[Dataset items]
-- Opening Marker --
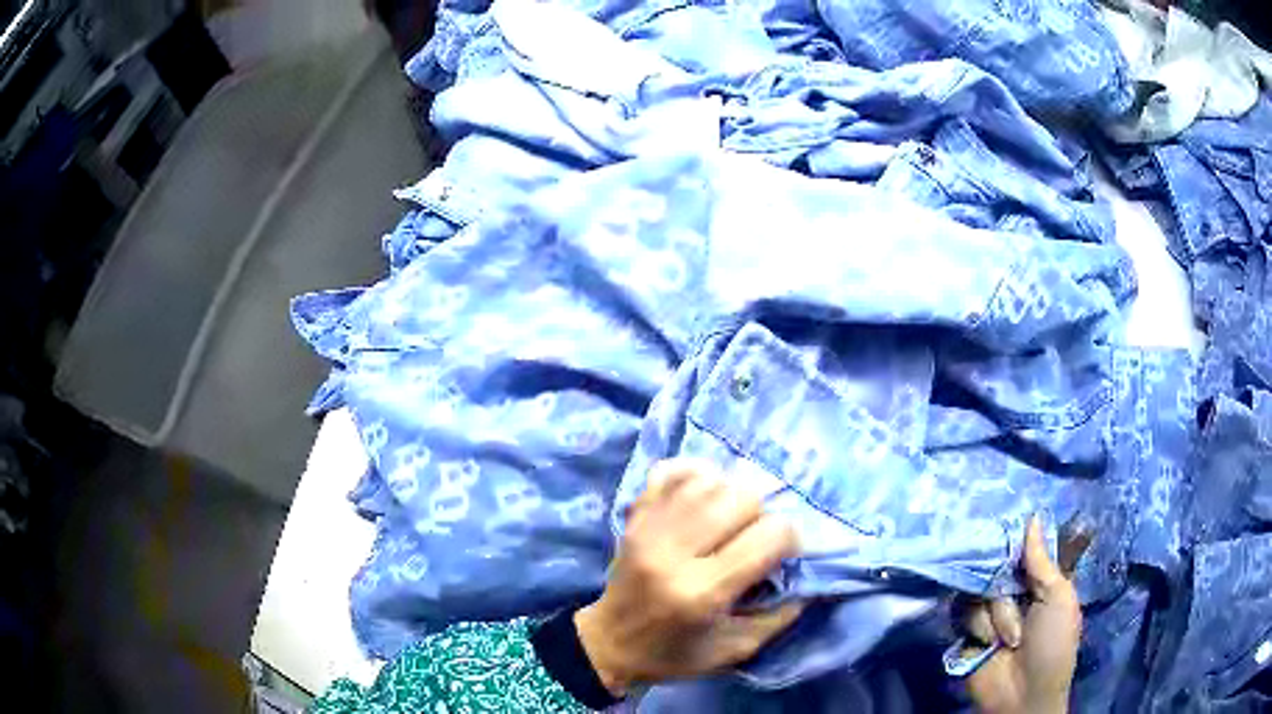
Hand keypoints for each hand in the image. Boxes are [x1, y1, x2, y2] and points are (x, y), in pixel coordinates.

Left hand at [575, 459, 802, 694]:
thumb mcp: (734, 650)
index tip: (784, 554)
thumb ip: (779, 616)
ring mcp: (649, 529)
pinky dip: (696, 474)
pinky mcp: (634, 517)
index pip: (768, 536)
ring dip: (732, 493)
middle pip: (742, 498)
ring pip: (710, 479)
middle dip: (762, 515)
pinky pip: (671, 471)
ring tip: (730, 519)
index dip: (789, 539)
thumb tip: (807, 576)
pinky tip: (704, 494)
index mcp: (703, 592)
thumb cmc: (674, 653)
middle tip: (753, 537)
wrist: (608, 644)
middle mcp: (674, 553)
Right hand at [962, 516, 1083, 713]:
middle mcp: (1011, 592)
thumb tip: (1033, 516)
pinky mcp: (966, 631)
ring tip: (1009, 640)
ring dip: (996, 616)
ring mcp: (988, 612)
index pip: (1021, 548)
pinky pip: (962, 612)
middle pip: (996, 566)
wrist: (1023, 694)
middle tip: (1015, 599)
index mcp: (1038, 581)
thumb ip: (1042, 561)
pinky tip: (988, 643)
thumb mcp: (1058, 598)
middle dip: (1005, 588)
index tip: (1006, 525)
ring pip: (979, 590)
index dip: (1014, 539)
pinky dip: (978, 628)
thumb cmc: (1053, 644)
-- Closing Marker --
(EXERCISE DIRECTIONS)
Taking the line containing "thumb cmc: (674, 653)" as the first, please return it and every line after it through the end of the entries, exactly and only those.

(ANSWER TO THIS PROBLEM)
thumb cmc: (674, 653)
middle tip: (753, 537)
wrist: (608, 644)
middle mcp: (674, 553)
Right hand at [962, 516, 1083, 713]:
middle mcp: (1011, 592)
thumb tip: (1033, 516)
pinky mcp: (966, 631)
ring tip: (1009, 640)
ring dip: (996, 616)
ring mcp: (988, 612)
index pip: (1021, 548)
pinky pip: (962, 612)
middle pip: (996, 566)
wrist: (1023, 694)
middle tip: (1015, 599)
index mcp: (1038, 581)
thumb ip: (1042, 561)
pinky tip: (988, 643)
thumb mcp: (1058, 598)
middle dip: (1005, 588)
index tip: (1006, 525)
ring pip: (979, 590)
index dip: (1014, 539)
pinky dip: (978, 628)
thumb cmc: (1053, 644)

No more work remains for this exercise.